━━ GIVEN PASSAGE ━━

Kmiec, a Catholic legal scholar who helped shape an intellectual framework for President Obama's outreach to Cath­olics during the 2008 campaign, was slammed in a recent State Department report for spending too much time writing about religion.

His focus on faith, "based on a belief that he was given a special mandate to promote President Obama's interfaith initiatives . . . detracted from his attention to core mission goals," the State Depart­ment's inspector general wrote in a February report made public in early April.

A former lawyer in the Reagan administration and onetime dean of Catholic University's law school, Kmiec announced he would resign on August 15, which he pointedly noted is the Feast of the Assumption.

The State Department fired back on April 18 at Kmiec's accusations. "I can't imagine an agency that has a broader portfolio," said State Department spokes­man Evan Owen. "We have an ambassador for religious freedom; we have an office for international religious freedom; we publish two reports a year on religious freedom; we maintain a list of countries of particular concern for religious freedom," Owen said.

Kmiec, currently on leave from the law faculty at Pepperdine University in California, fiercely defended his work in earlier letters to Obama and Secretary of State Hillary Rodham Clinton.

Kmiec told Obama his work was "devoted to promoting what I know you believe in most strongly—namely, personal faith and greater mutual understanding of the faiths of others as the way toward greater mutual respect. If I may be forgiven a dissent from the view adopted by the Inspector General, it is that I doubt very much whether anyone could spend too much time on this subject."

Kmiec also tied his work on religion to Clinton's promotion of "smart power," saying it had a "highly positive effect on our bilateral relations."

The inspector general's office, he said, has a "flawed and narrow vision of our diplomatic vision" and "manipulated their policy dislike of the president's policies, especially his interfaith initiative, into an unauthorized 'outside activity,'" Kmiec told Clinton.

━━━
━━ SOURCE MATERIAL ━━

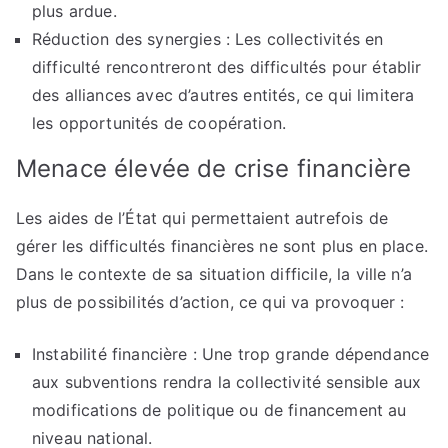
plus ardue.
Réduction des synergies : Les collectivités en
difficulté rencontreront des difficultés pour établir
des alliances avec d’autres entités, ce qui limitera
les opportunités de coopération.
Menace élevée de crise financière
Les aides de l’État qui permettaient autrefois de
gérer les difficultés financières ne sont plus en place.
Dans le contexte de sa situation difficile, la ville n’a
plus de possibilités d’action, ce qui va provoquer :
Instabilité financière : Une trop grande dépendance
aux subventions rendra la collectivité sensible aux
modifications de politique ou de financement au
niveau national.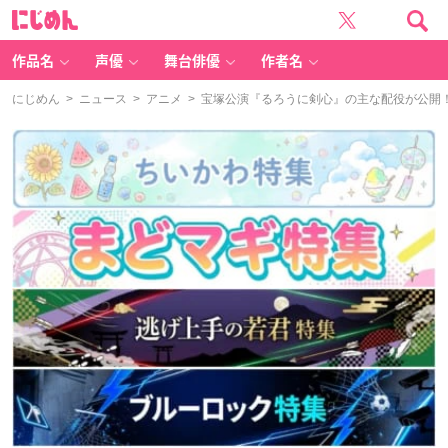
に
じ
め
ん
作品名
声優
舞台俳優
作者名
にじめん
>
ニュース
>
アニメ
> 宝塚公演『るろうに剣心』の主な配役が公開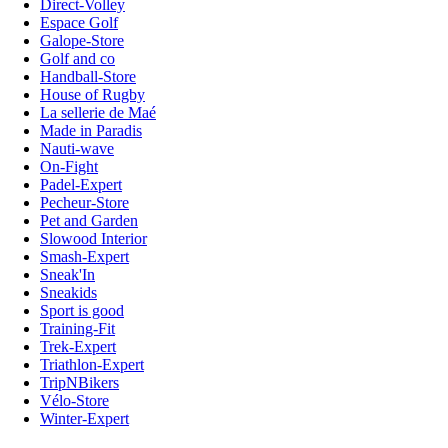
Direct-Volley
Espace Golf
Galope-Store
Golf and co
Handball-Store
House of Rugby
La sellerie de Maé
Made in Paradis
Nauti-wave
On-Fight
Padel-Expert
Pecheur-Store
Pet and Garden
Slowood Interior
Smash-Expert
Sneak'In
Sneakids
Sport is good
Training-Fit
Trek-Expert
Triathlon-Expert
TripNBikers
Vélo-Store
Winter-Expert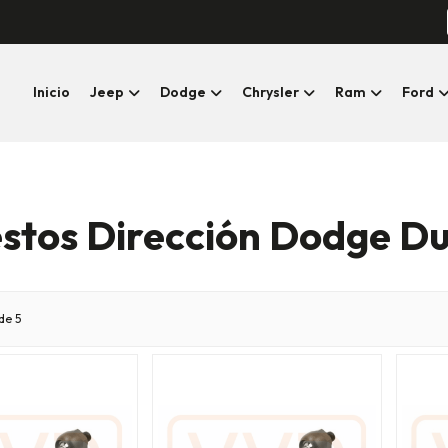
Inicio
Jeep
Dodge
Chrysler
Ram
Ford
stos Dirección Dodge D
de 5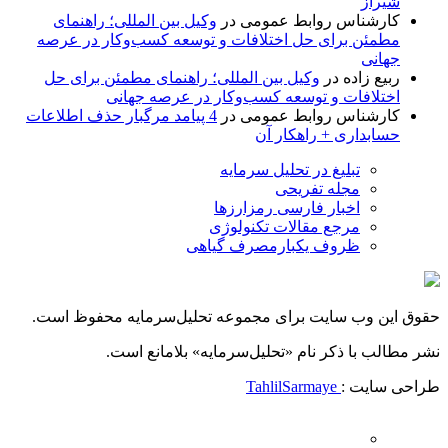
شیراز
کارشناس روابط عمومی
در
وکیل بین المللی؛ راهنمای
مطمئن برای حل اختلافات و توسعه کسب‌وکار در عرصه
جهانی
ربیع زاده
در
وکیل بین المللی؛ راهنمای مطمئن برای حل
اختلافات و توسعه کسب‌وکار در عرصه جهانی
کارشناس روابط عمومی
در
4 پیامد مرگبار حذف اطلاعات
حسابداری + راهکار آن
تبلیغ در تحلیل سرمایه
مجله تفریحی
اخبار فارسی رمزارزها
مرجع مقالات تکنولوژی
ظروف یکبارمصرف گیاهی
حقوق این وب سایت برای مجموعه تحلیل‌سرمایه محفوظ است.
نشر مطالب با ذکر نام «تحلیل‌سرمایه» بلامانع است.
طراحی سایت :
TahlilSarmaye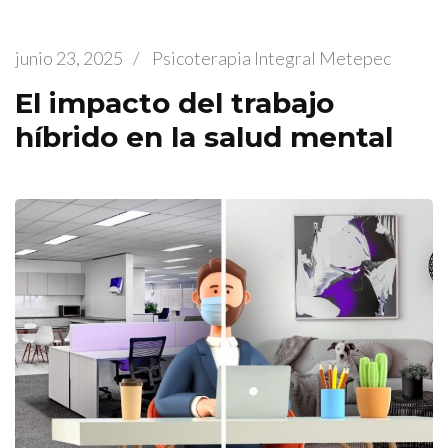
junio 23, 2025
/
Psicoterapia Integral Metepec
El impacto del trabajo
híbrido en la salud mental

━━━

WORK REQUEST: Translate this sentence from the passage about Kmiec and the State Department report into Spanish: "A former lawyer in the Reagan administration and onetime dean of Catholic University's law school, Kmiec announced he would resign on August 15, which he pointedly noted is the Feast of the Assumption." The lines are separate material and have no connection to the passage about Kmiec and the State Department report.

ANSWER SPACE: Antiguo abogado de la administración Reagan y exdecano de la facultad de Derecho de la Universidad Católica, Kmiec anunció que renunciaría el 15 de agosto, fecha que, según señaló intencionadamente, es la fiesta de la Asunción.